DATA SUPPLIED
'''

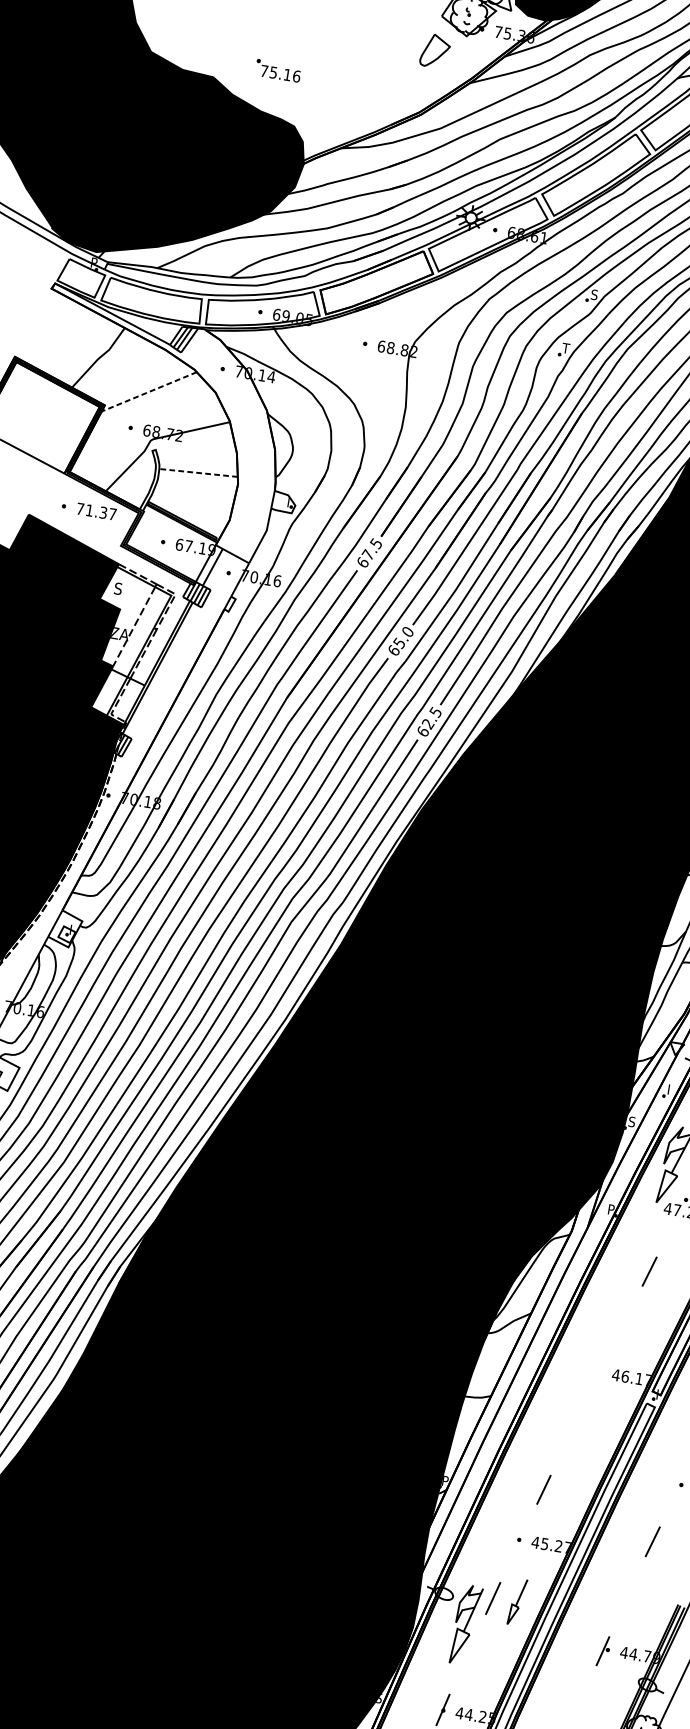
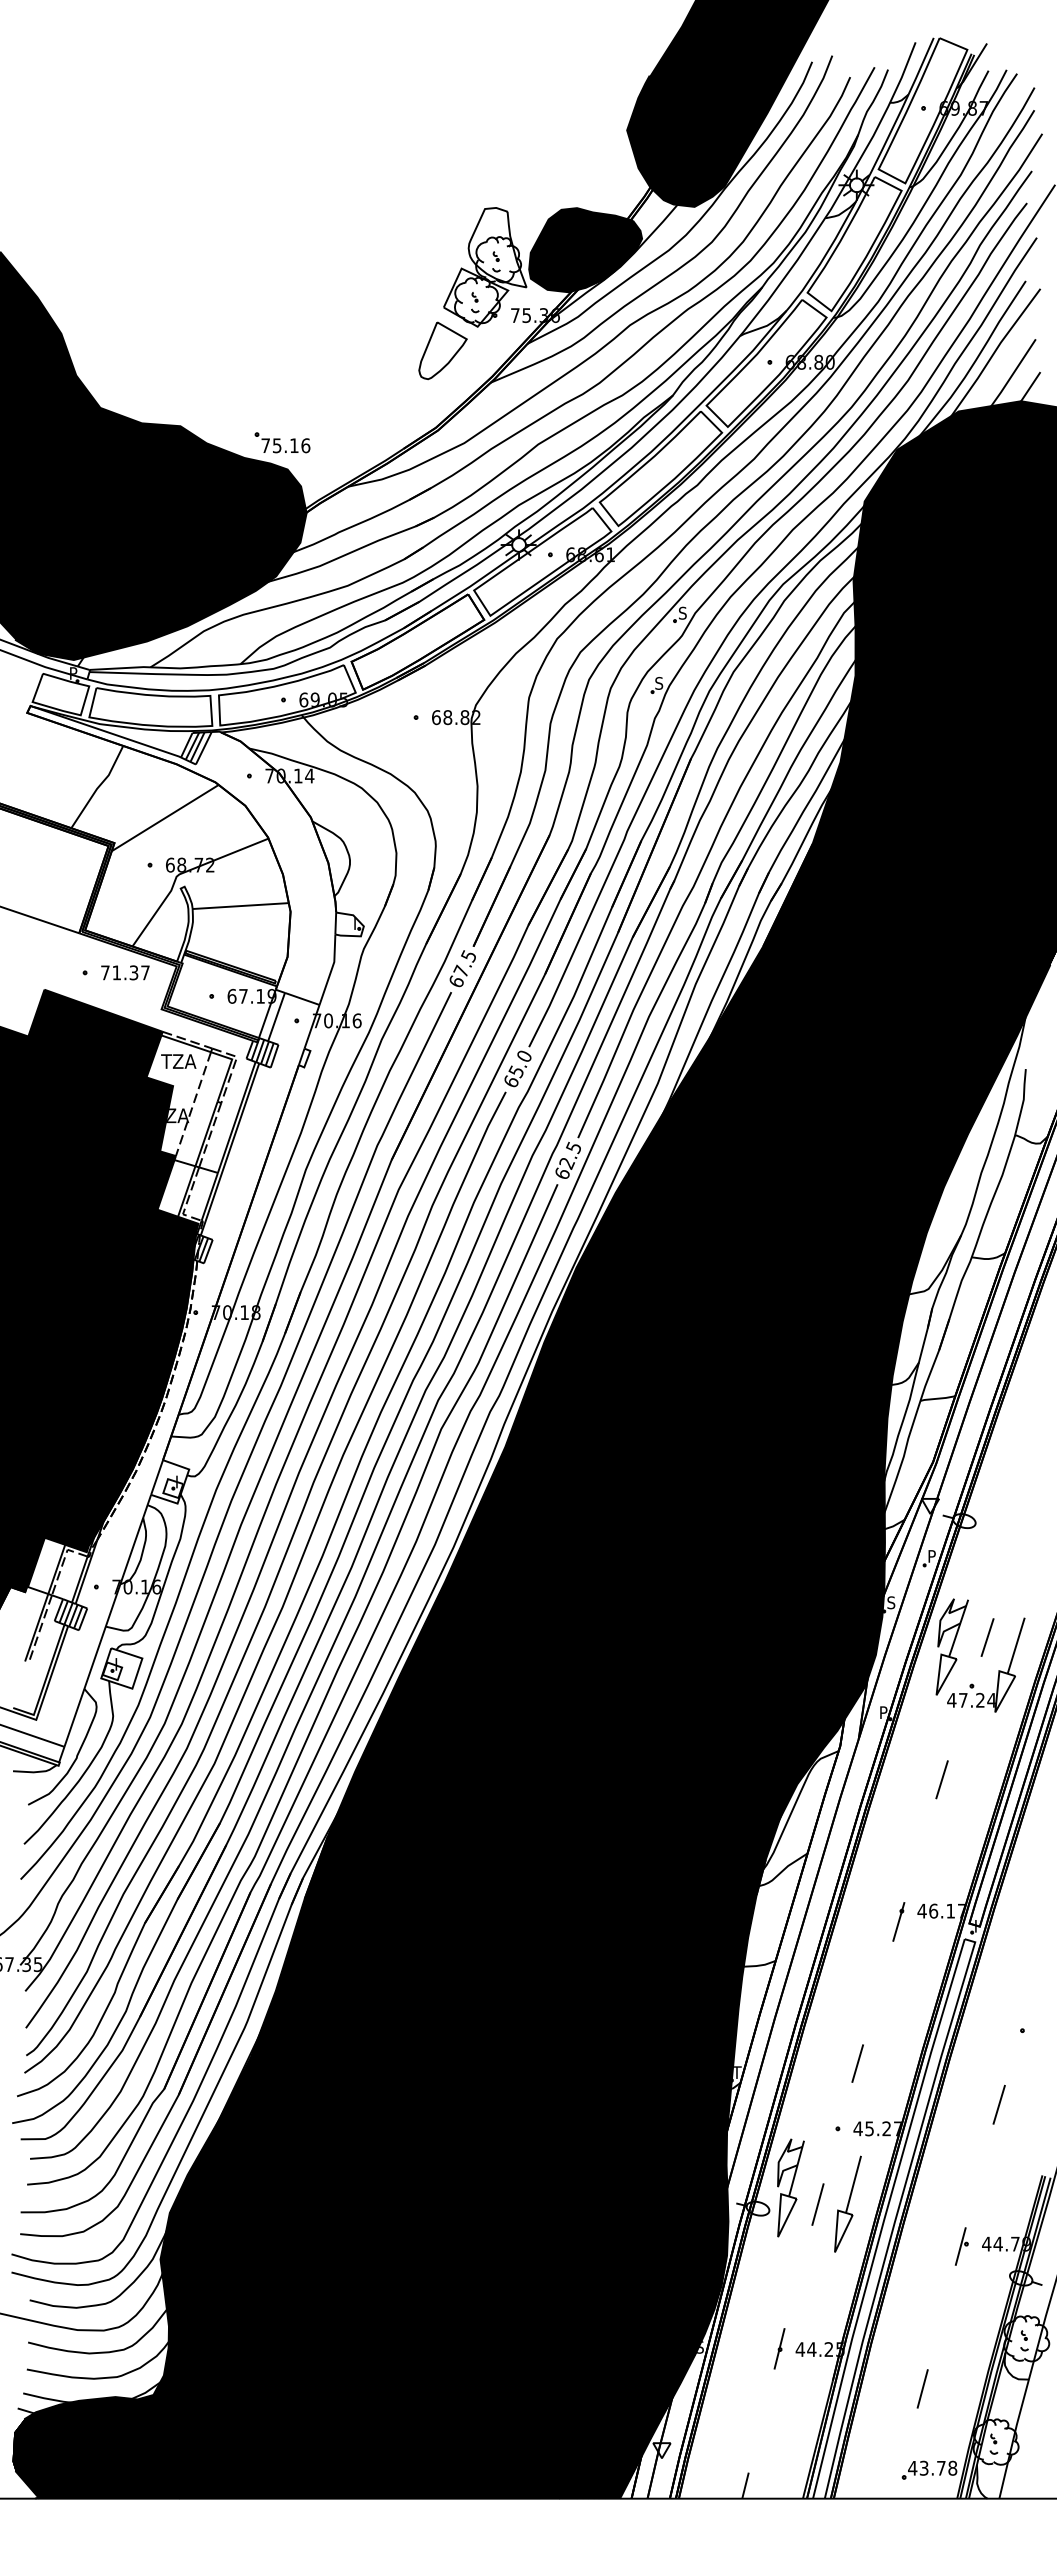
part: (435, 50) -> (442, 350), size x1.43
part: (278, 70) -> (282, 442), moved
text: (565, 348) -> (658, 683), T -> S
line: (149, 392) -> (165, 818), dashed -> solid
line: (198, 473) -> (240, 906), dashed -> solid
text: (127, 590) -> (178, 1061), S -> TZA
text: (671, 1087) -> (932, 1553), I -> P
part: (595, 1380) -> (898, 1921), added
text: (445, 1481) -> (737, 2072), P -> T
part: (517, 1601) -> (847, 2203), size x1.67
part: (466, 1624) -> (790, 2187), moved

'''

TASK BRIEF
The line containing "part: (278, 70) -> (282, 442), moved" and every line after it, through the end of the records, should be repeated exactly and alone.

ANSWER BOX
part: (278, 70) -> (282, 442), moved
text: (565, 348) -> (658, 683), T -> S
line: (149, 392) -> (165, 818), dashed -> solid
line: (198, 473) -> (240, 906), dashed -> solid
text: (127, 590) -> (178, 1061), S -> TZA
text: (671, 1087) -> (932, 1553), I -> P
part: (595, 1380) -> (898, 1921), added
text: (445, 1481) -> (737, 2072), P -> T
part: (517, 1601) -> (847, 2203), size x1.67
part: (466, 1624) -> (790, 2187), moved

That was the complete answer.